EVERY DAY she must go somewhere. She must walk. She must MOVE, which is a new thing since last year's visit where she was content sitting in a chair and reading. We were out EVERY DAY, doing something. Even if it was just going to the grocery store and Wal-Mart, we were out for HOURS.
I have no problems with road trips. The hub-unit and I make it a point every two weeks to go somewhere and experience the world, blah blah blah. But every day? We are fairly active, but we're not THAT active.
And there's my broken-ass self. I can walk for maybe two hours before my fucked up knees and back and hips start to ache just enough for me to start breathing funny and get somewhat crabby. Only somewhat, it's not like I turn into superbitch or anything. So about two hours into our four-hour walking tours of EVERYWHERE, I start to lag behind a wee bit. The hub-unit notices, but doesn't say anything until that night in bed, which is damn near every night. My mother, bless her heart, attributes my fucked-upedness to being fat, despite my protestations that I've had bad legs and knees and hips since grade school. Nope, it's cuz I'm the size of a fucking BARN. And that's why she won't buy me anything with horizontal stripes. Moving on.
Thanksgiving went extremely well, despite the fact that two days before we found out that somehow all of our money disappeared and we were BROKE with no money to buy food or anything else for that matter with at least a week left before payday. We had to get another loan, which my mom wouldn't let me forget the rest of her trip despite the fact that it only added ten dollars more a month to the payments of our current loan, which we could easily cover because for the most part we are FINANCIALLY ASTUTE.

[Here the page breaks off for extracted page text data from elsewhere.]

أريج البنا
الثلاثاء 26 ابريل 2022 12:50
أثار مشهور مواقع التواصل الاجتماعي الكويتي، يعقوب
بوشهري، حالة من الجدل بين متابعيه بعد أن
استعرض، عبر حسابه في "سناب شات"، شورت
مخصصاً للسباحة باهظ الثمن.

And she does that crazy mom thing where she complains but it doesn't sound like complaining it sounds more like a statement of fact. Kind of like well DUH Queenie of COURSE she hates her job and she doesn't have a boyfriend and she had to sell the house and she has to work for the rest of her life until she DIES because no one will ever love her again and she'll have to rent for the rest of her life because everything is SO HARD and her life is OVER.
These thinly-veiled emotional owies sent me into a tailspin of bedtime sobbings. ALL I WANTED, goddammit, was for her to come visit and have a good time and a family Thanksgiving, and even then there's always something. I blamed myself a LOT.
Every night, there was a lot of whispered talkings between me and the hub-unit, and add that to the fact that we were out EVERY DAY and exhausted, things started turning sour for us. We fought bunches those last few days, ripping into each other because of lack of sleep and my nocturnal weepies that were NOT WERE NOT my fault.
So, in essence, after mom left we needed a vacation from our vacation. I've been keeping up with everyone else's postings, but I myself have not written so much as a comment. As it stands now, I can't sleep at night so I wake the unit up to go to work and then sleep all day. NOT conducive to baking Christmas cookies, I'll tell you that much.
But other than the painful insomnia, I'm okay now. Things are just now getting back to normal, and I never realized how much I appreciated my ridiculously boring life until now.